Wednesday, December 2, 2015

The 8 New Rules of Trade Show Engagement

We at IIR know first-hand that conferences have changed. And, it’s time to update your approach to planning them. You’ve probably been in more than one meeting to brainstorm new ways to drive traffic to your booth and increase ROI at events. Your to do list needs a major update and it can be hard to figure out where to start and what to add.

To make it easier, we’ve put together our own list of the top 8 things you need to be doing to set yourself up for success.


1.       Reverse engineer your strategy for every event to reflect specific goals. Every conference is different, but the goals and strategy for each often end up being extremely similar. To really get the most out of ever y event and achieve optimal ROI, you have to tailor your goals and strategy accordingly.

Begin by asking yourself, your team, and your management, “What defines a successful event?” Qualify those responses and get as specific as possible for individual events: How much revenue and over what period of time? Any leads or only qualified leads? What kind of partnerships? Then, how will you measure this success – what tools, metrics, and projections will you use?

2.       Use social media before the event to make more eye contact on the floor. Think about the last booth you manned. Standing out in front of the booth, smiling, sipping your morning coffee, eyes hurriedly scanning badges in an attempt to identify your prospects and pull them into the booth. By the time you identify a potential client using this method, they’ve already passed your booth and then you have to run after them.

To avoid this faux pas, identify your top prospects on the attendee list before the show. Then make use of LinkedIn and other social media outlets to learn what they look like. It’s a simple strategy to make eye contact and better engage with attendees.

3.       Test your elevator pitch. Repeatedly. With multiple people.

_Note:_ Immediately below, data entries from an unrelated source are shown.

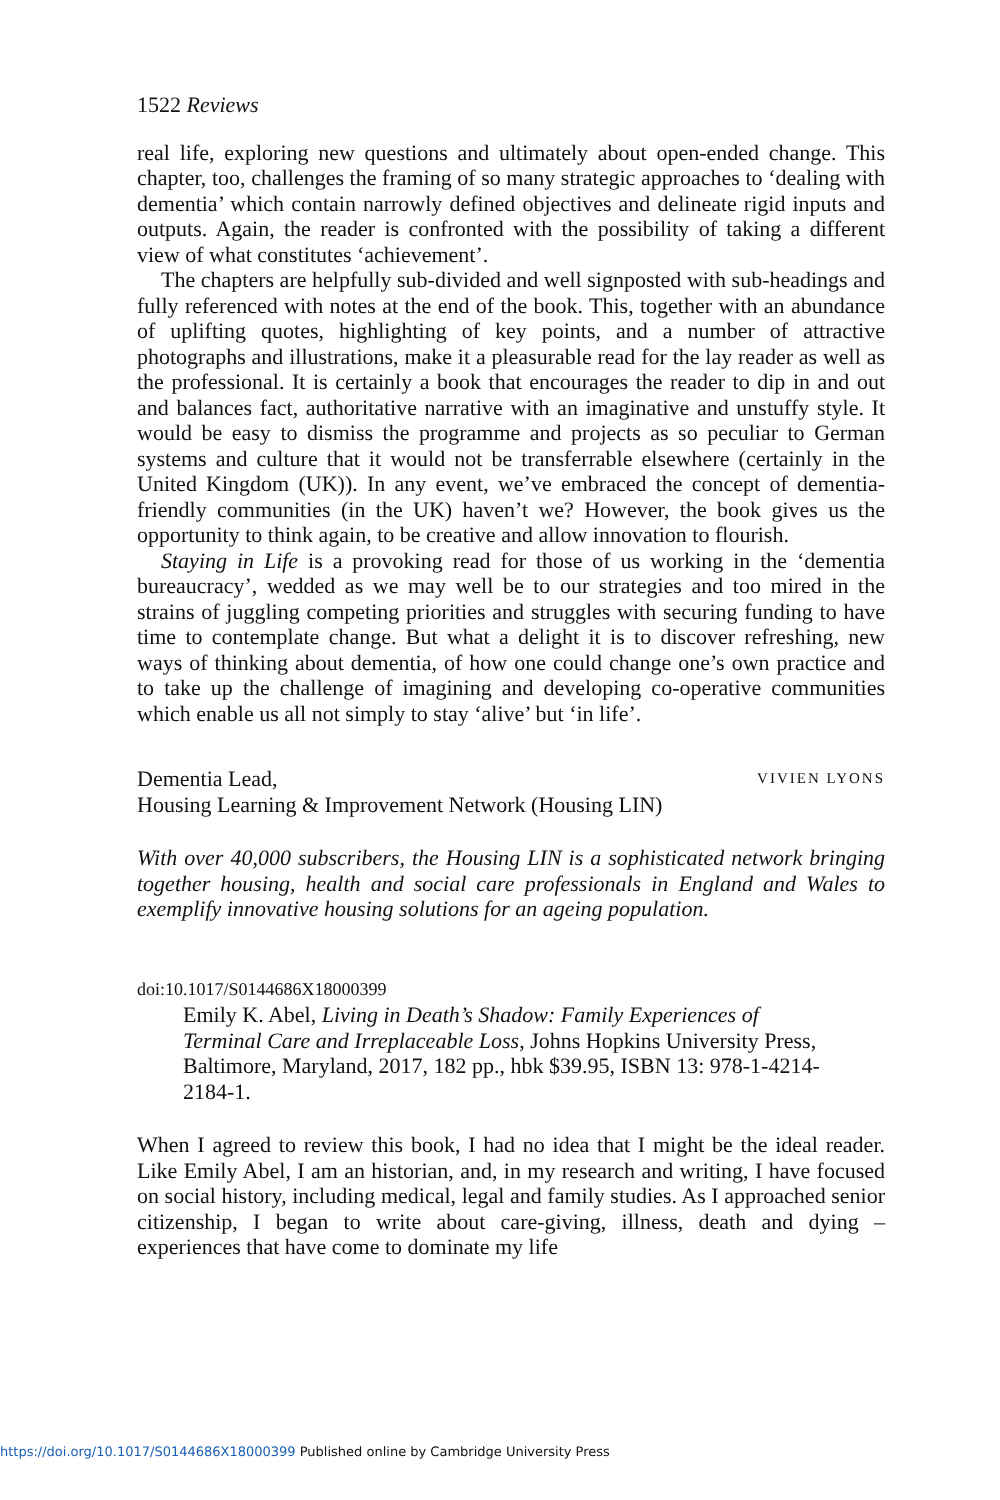1522 Reviews
real life, exploring new questions and ultimately about open-ended change. This chapter, too, challenges the framing of so many strategic approaches to ‘dealing with dementia’ which contain narrowly defined objectives and delineate rigid inputs and outputs. Again, the reader is confronted with the possibility of taking a different view of what constitutes ‘achievement’.
The chapters are helpfully sub-divided and well signposted with sub-headings and fully referenced with notes at the end of the book. This, together with an abundance of uplifting quotes, highlighting of key points, and a number of attractive photographs and illustrations, make it a pleasurable read for the lay reader as well as the professional. It is certainly a book that encourages the reader to dip in and out and balances fact, authoritative narrative with an imaginative and unstuffy style. It would be easy to dismiss the programme and projects as so peculiar to German systems and culture that it would not be transferrable elsewhere (certainly in the United Kingdom (UK)). In any event, we’ve embraced the concept of dementia-friendly communities (in the UK) haven’t we? However, the book gives us the opportunity to think again, to be creative and allow innovation to flourish.
Staying in Life is a provoking read for those of us working in the ‘dementia bureaucracy’, wedded as we may well be to our strategies and too mired in the strains of juggling competing priorities and struggles with securing funding to have time to contemplate change. But what a delight it is to discover refreshing, new ways of thinking about dementia, of how one could change one’s own practice and to take up the challenge of imagining and developing co-operative communities which enable us all not simply to stay ‘alive’ but ‘in life’.
Dementia Lead, VIVIEN LYONS
Housing Learning & Improvement Network (Housing LIN)
With over 40,000 subscribers, the Housing LIN is a sophisticated network bringing together housing, health and social care professionals in England and Wales to exemplify innovative housing solutions for an ageing population.
doi:10.1017/S0144686X18000399
Emily K. Abel, Living in Death’s Shadow: Family Experiences of Terminal Care and Irreplaceable Loss, Johns Hopkins University Press, Baltimore, Maryland, 2017, 182 pp., hbk $39.95, ISBN 13: 978-1-4214-2184-1.
When I agreed to review this book, I had no idea that I might be the ideal reader. Like Emily Abel, I am an historian, and, in my research and writing, I have focused on social history, including medical, legal and family studies. As I approached senior citizenship, I began to write about care-giving, illness, death and dying – experiences that have come to dominate my life
https://doi.org/10.1017/S0144686X18000399 Published online by Cambridge University Press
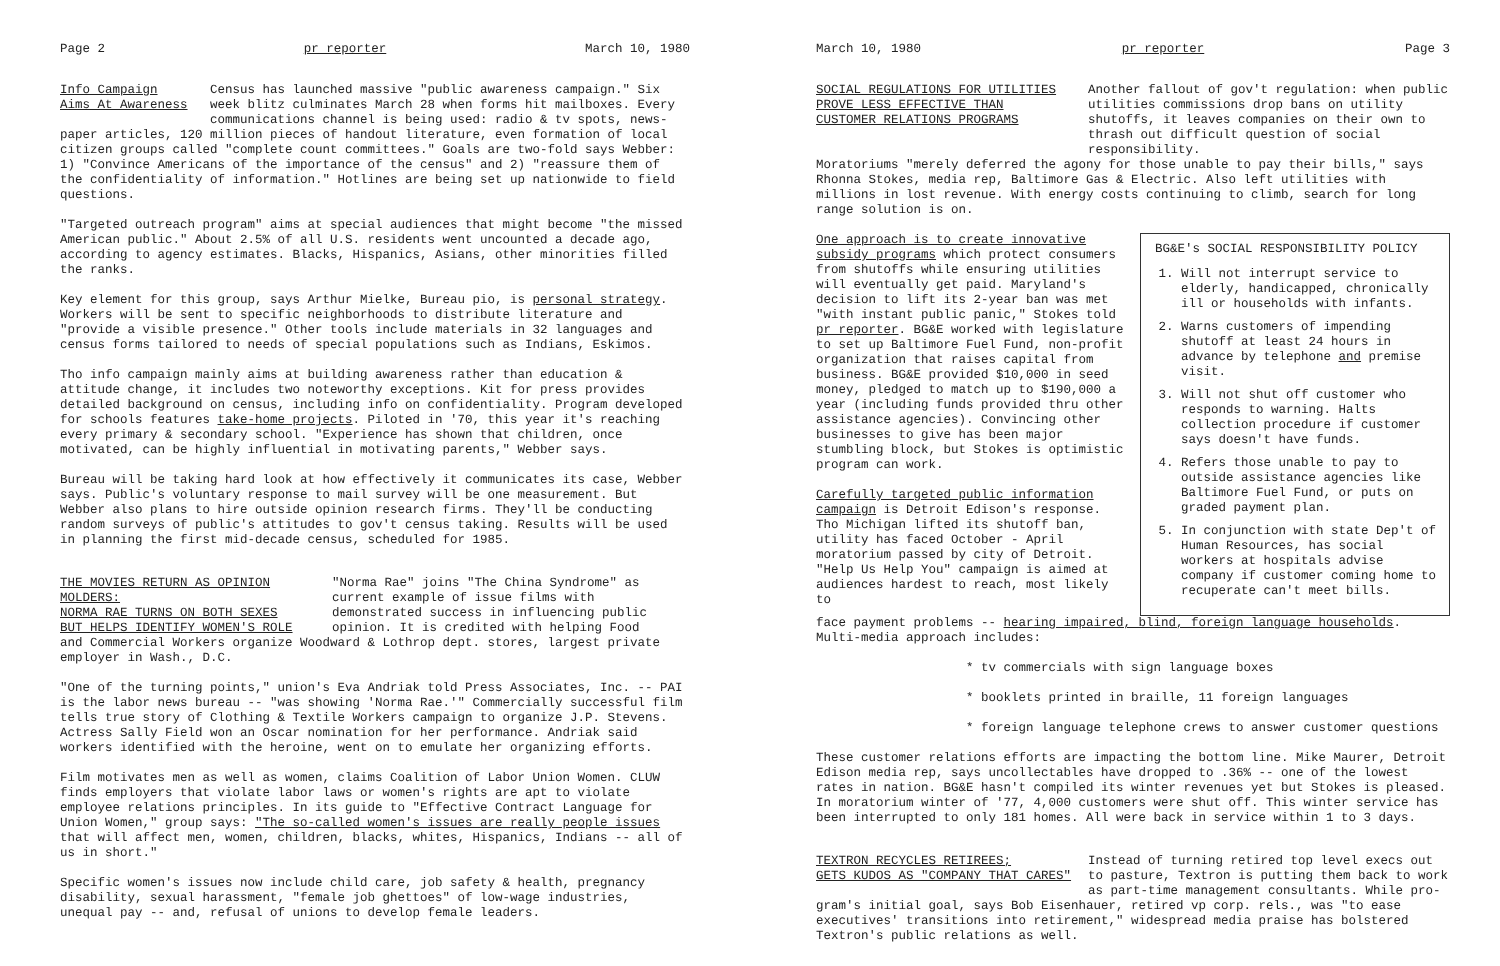Page 2 pr reporter March 10, 1980
Info Campaign
Aims At Awareness
Census has launched massive "public awareness campaign." Six week blitz culminates March 28 when forms hit mailboxes. Every communications channel is being used: radio & tv spots, news-
paper articles, 120 million pieces of handout literature, even formation of local citizen groups called "complete count committees." Goals are two-fold says Webber: 1) "Convince Americans of the importance of the census" and 2) "reassure them of the confidentiality of information." Hotlines are being set up nationwide to field questions.
"Targeted outreach program" aims at special audiences that might become "the missed American public." About 2.5% of all U.S. residents went uncounted a decade ago, according to agency estimates. Blacks, Hispanics, Asians, other minorities filled the ranks.
Key element for this group, says Arthur Mielke, Bureau pio, is personal strategy. Workers will be sent to specific neighborhoods to distribute literature and "provide a visible presence." Other tools include materials in 32 languages and census forms tailored to needs of special populations such as Indians, Eskimos.
Tho info campaign mainly aims at building awareness rather than education & attitude change, it includes two noteworthy exceptions. Kit for press provides detailed background on census, including info on confidentiality. Program developed for schools features take-home projects. Piloted in '70, this year it's reaching every primary & secondary school. "Experience has shown that children, once motivated, can be highly influential in motivating parents," Webber says.
Bureau will be taking hard look at how effectively it communicates its case, Webber says. Public's voluntary response to mail survey will be one measurement. But Webber also plans to hire outside opinion research firms. They'll be conducting random surveys of public's attitudes to gov't census taking. Results will be used in planning the first mid-decade census, scheduled for 1985.
THE MOVIES RETURN AS OPINION MOLDERS:
NORMA RAE TURNS ON BOTH SEXES
BUT HELPS IDENTIFY WOMEN'S ROLE
"Norma Rae" joins "The China Syndrome" as current example of issue films with demonstrated success in influencing public opinion. It is credited with helping Food
and Commercial Workers organize Woodward & Lothrop dept. stores, largest private employer in Wash., D.C.
"One of the turning points," union's Eva Andriak told Press Associates, Inc. -- PAI is the labor news bureau -- "was showing 'Norma Rae.'" Commercially successful film tells true story of Clothing & Textile Workers campaign to organize J.P. Stevens. Actress Sally Field won an Oscar nomination for her performance. Andriak said workers identified with the heroine, went on to emulate her organizing efforts.
Film motivates men as well as women, claims Coalition of Labor Union Women. CLUW finds employers that violate labor laws or women's rights are apt to violate employee relations principles. In its guide to "Effective Contract Language for Union Women," group says: "The so-called women's issues are really people issues that will affect men, women, children, blacks, whites, Hispanics, Indians -- all of us in short."
Specific women's issues now include child care, job safety & health, pregnancy disability, sexual harassment, "female job ghettoes" of low-wage industries, unequal pay -- and, refusal of unions to develop female leaders.
March 10, 1980 pr reporter Page 3
SOCIAL REGULATIONS FOR UTILITIES
PROVE LESS EFFECTIVE THAN
CUSTOMER RELATIONS PROGRAMS
Another fallout of gov't regulation: when public utilities commissions drop bans on utility shutoffs, it leaves companies on their own to thrash out difficult question of social responsibility.
Moratoriums "merely deferred the agony for those unable to pay their bills," says Rhonna Stokes, media rep, Baltimore Gas & Electric. Also left utilities with millions in lost revenue. With energy costs continuing to climb, search for long range solution is on.
One approach is to create innovative subsidy programs which protect consumers from shutoffs while ensuring utilities will eventually get paid. Maryland's decision to lift its 2-year ban was met "with instant public panic," Stokes told pr reporter. BG&E worked with legislature to set up Baltimore Fuel Fund, non-profit organization that raises capital from business. BG&E provided $10,000 in seed money, pledged to match up to $190,000 a year (including funds provided thru other assistance agencies). Convincing other businesses to give has been major stumbling block, but Stokes is optimistic program can work.
Carefully targeted public information campaign is Detroit Edison's response. Tho Michigan lifted its shutoff ban, utility has faced October - April moratorium passed by city of Detroit. "Help Us Help You" campaign is aimed at audiences hardest to reach, most likely to
BG&E's SOCIAL RESPONSIBILITY POLICY
1. Will not interrupt service to elderly, handicapped, chronically ill or households with infants.
2. Warns customers of impending shutoff at least 24 hours in advance by telephone and premise visit.
3. Will not shut off customer who responds to warning. Halts collection procedure if customer says doesn't have funds.
4. Refers those unable to pay to outside assistance agencies like Baltimore Fuel Fund, or puts on graded payment plan.
5. In conjunction with state Dep't of Human Resources, has social workers at hospitals advise company if customer coming home to recuperate can't meet bills.
face payment problems -- hearing impaired, blind, foreign language households. Multi-media approach includes:
* tv commercials with sign language boxes
* booklets printed in braille, 11 foreign languages
* foreign language telephone crews to answer customer questions
These customer relations efforts are impacting the bottom line. Mike Maurer, Detroit Edison media rep, says uncollectables have dropped to .36% -- one of the lowest rates in nation. BG&E hasn't compiled its winter revenues yet but Stokes is pleased. In moratorium winter of '77, 4,000 customers were shut off. This winter service has been interrupted to only 181 homes. All were back in service within 1 to 3 days.
TEXTRON RECYCLES RETIREES;
GETS KUDOS AS "COMPANY THAT CARES"
Instead of turning retired top level execs out to pasture, Textron is putting them back to work as part-time management consultants. While pro-
gram's initial goal, says Bob Eisenhauer, retired vp corp. rels., was "to ease executives' transitions into retirement," widespread media praise has bolstered Textron's public relations as well.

Ensure you’re delivering a meaningful and unified message by sitting with your team, defining your talking points, and practicing.

Begin by looking at what’s being discussed in the content portions of the event to develop your talking points. This will give you an idea of what will be top of mind for attendees and what they will likely be interested in hearing from you. Also take into consideration any speaking opportunities your company is participating in.

4.       Create a well-thought out staffing schedule. No matter the size of the show, it’s important that you know who will be at the booth and when. As you’re rehearsing your pitch, make notes of the types of questions people ask – are the questions about client services, are they technical, about pricing, or requesting a demo?

Take these questions into consideration when creating your schedule, as you’ll want to ensure there’s always someone at your booth who knows the answers.